*Given data*
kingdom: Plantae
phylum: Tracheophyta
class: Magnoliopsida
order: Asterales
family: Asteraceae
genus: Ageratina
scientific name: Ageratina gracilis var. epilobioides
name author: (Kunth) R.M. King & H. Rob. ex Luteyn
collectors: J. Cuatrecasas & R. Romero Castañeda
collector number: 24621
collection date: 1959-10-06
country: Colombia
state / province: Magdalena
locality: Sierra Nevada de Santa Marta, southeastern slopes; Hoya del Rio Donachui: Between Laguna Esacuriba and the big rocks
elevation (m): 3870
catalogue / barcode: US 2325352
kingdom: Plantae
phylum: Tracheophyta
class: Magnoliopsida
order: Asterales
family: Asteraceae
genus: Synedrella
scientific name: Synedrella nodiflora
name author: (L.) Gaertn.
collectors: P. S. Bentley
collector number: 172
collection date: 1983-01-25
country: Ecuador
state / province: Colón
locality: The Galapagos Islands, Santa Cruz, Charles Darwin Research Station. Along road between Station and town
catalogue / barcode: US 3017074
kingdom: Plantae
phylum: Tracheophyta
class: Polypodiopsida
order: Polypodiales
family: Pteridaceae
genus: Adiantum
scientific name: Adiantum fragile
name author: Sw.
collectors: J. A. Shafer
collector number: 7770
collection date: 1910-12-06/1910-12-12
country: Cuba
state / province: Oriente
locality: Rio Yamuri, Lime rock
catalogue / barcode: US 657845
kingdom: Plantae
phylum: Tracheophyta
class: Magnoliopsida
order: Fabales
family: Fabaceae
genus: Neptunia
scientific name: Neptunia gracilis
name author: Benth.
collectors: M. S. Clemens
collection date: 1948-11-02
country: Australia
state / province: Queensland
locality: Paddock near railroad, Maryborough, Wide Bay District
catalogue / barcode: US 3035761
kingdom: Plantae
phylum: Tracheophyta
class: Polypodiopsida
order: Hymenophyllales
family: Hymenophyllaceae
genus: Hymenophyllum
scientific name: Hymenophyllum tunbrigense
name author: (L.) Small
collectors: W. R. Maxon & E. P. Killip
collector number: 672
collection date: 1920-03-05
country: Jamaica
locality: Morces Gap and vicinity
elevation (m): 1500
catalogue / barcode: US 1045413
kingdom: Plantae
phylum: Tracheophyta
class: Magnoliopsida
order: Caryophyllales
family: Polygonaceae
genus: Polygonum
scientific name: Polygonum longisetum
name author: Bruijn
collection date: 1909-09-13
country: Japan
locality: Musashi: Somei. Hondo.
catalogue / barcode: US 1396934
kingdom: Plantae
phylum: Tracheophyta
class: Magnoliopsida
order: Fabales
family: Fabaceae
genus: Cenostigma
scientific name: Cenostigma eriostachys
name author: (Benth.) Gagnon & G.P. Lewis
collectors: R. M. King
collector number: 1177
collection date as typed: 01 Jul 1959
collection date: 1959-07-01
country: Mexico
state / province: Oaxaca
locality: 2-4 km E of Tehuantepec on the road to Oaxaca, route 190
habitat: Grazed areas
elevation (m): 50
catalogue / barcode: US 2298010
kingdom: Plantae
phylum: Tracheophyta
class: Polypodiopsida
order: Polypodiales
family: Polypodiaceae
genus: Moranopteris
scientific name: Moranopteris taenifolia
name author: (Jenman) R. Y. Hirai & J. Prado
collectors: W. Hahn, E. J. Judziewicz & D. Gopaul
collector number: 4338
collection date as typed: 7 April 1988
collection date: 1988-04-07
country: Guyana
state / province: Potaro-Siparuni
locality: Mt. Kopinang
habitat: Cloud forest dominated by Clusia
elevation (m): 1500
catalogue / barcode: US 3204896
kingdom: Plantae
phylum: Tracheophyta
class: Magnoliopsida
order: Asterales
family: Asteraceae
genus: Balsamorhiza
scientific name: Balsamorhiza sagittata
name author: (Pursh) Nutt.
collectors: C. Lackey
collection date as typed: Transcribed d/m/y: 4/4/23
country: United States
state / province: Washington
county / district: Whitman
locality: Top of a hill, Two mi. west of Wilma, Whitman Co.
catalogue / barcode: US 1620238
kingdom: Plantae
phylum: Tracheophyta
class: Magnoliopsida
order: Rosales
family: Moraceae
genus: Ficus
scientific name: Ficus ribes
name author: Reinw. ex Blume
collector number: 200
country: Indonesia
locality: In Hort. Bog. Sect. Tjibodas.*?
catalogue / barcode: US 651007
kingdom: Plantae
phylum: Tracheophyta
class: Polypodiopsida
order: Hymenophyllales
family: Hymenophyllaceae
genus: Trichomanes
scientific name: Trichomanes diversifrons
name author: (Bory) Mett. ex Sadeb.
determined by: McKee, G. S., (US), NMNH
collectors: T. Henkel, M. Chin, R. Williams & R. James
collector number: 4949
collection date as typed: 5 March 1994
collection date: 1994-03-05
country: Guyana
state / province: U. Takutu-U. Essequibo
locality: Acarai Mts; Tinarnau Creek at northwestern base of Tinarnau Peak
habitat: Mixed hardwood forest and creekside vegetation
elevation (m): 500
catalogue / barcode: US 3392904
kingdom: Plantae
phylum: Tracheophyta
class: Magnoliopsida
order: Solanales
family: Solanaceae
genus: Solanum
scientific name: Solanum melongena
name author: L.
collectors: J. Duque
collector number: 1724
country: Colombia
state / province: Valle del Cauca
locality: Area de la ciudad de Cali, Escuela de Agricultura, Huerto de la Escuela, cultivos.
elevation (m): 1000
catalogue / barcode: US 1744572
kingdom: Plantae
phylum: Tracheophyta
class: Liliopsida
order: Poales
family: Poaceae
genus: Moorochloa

*Exercise directions*
Can you repeat the items word for word, starting from the very first line and ending with the line that contains "country: Jamaica", both included?

*Exercise solution*
kingdom: Plantae
phylum: Tracheophyta
class: Magnoliopsida
order: Asterales
family: Asteraceae
genus: Ageratina
scientific name: Ageratina gracilis var. epilobioides
name author: (Kunth) R.M. King & H. Rob. ex Luteyn
collectors: J. Cuatrecasas & R. Romero Castañeda
collector number: 24621
collection date: 1959-10-06
country: Colombia
state / province: Magdalena
locality: Sierra Nevada de Santa Marta, southeastern slopes; Hoya del Rio Donachui: Between Laguna Esacuriba and the big rocks
elevation (m): 3870
catalogue / barcode: US 2325352
kingdom: Plantae
phylum: Tracheophyta
class: Magnoliopsida
order: Asterales
family: Asteraceae
genus: Synedrella
scientific name: Synedrella nodiflora
name author: (L.) Gaertn.
collectors: P. S. Bentley
collector number: 172
collection date: 1983-01-25
country: Ecuador
state / province: Colón
locality: The Galapagos Islands, Santa Cruz, Charles Darwin Research Station. Along road between Station and town
catalogue / barcode: US 3017074
kingdom: Plantae
phylum: Tracheophyta
class: Polypodiopsida
order: Polypodiales
family: Pteridaceae
genus: Adiantum
scientific name: Adiantum fragile
name author: Sw.
collectors: J. A. Shafer
collector number: 7770
collection date: 1910-12-06/1910-12-12
country: Cuba
state / province: Oriente
locality: Rio Yamuri, Lime rock
catalogue / barcode: US 657845
kingdom: Plantae
phylum: Tracheophyta
class: Magnoliopsida
order: Fabales
family: Fabaceae
genus: Neptunia
scientific name: Neptunia gracilis
name author: Benth.
collectors: M. S. Clemens
collection date: 1948-11-02
country: Australia
state / province: Queensland
locality: Paddock near railroad, Maryborough, Wide Bay District
catalogue / barcode: US 3035761
kingdom: Plantae
phylum: Tracheophyta
class: Polypodiopsida
order: Hymenophyllales
family: Hymenophyllaceae
genus: Hymenophyllum
scientific name: Hymenophyllum tunbrigense
name author: (L.) Small
collectors: W. R. Maxon & E. P. Killip
collector number: 672
collection date: 1920-03-05
country: Jamaica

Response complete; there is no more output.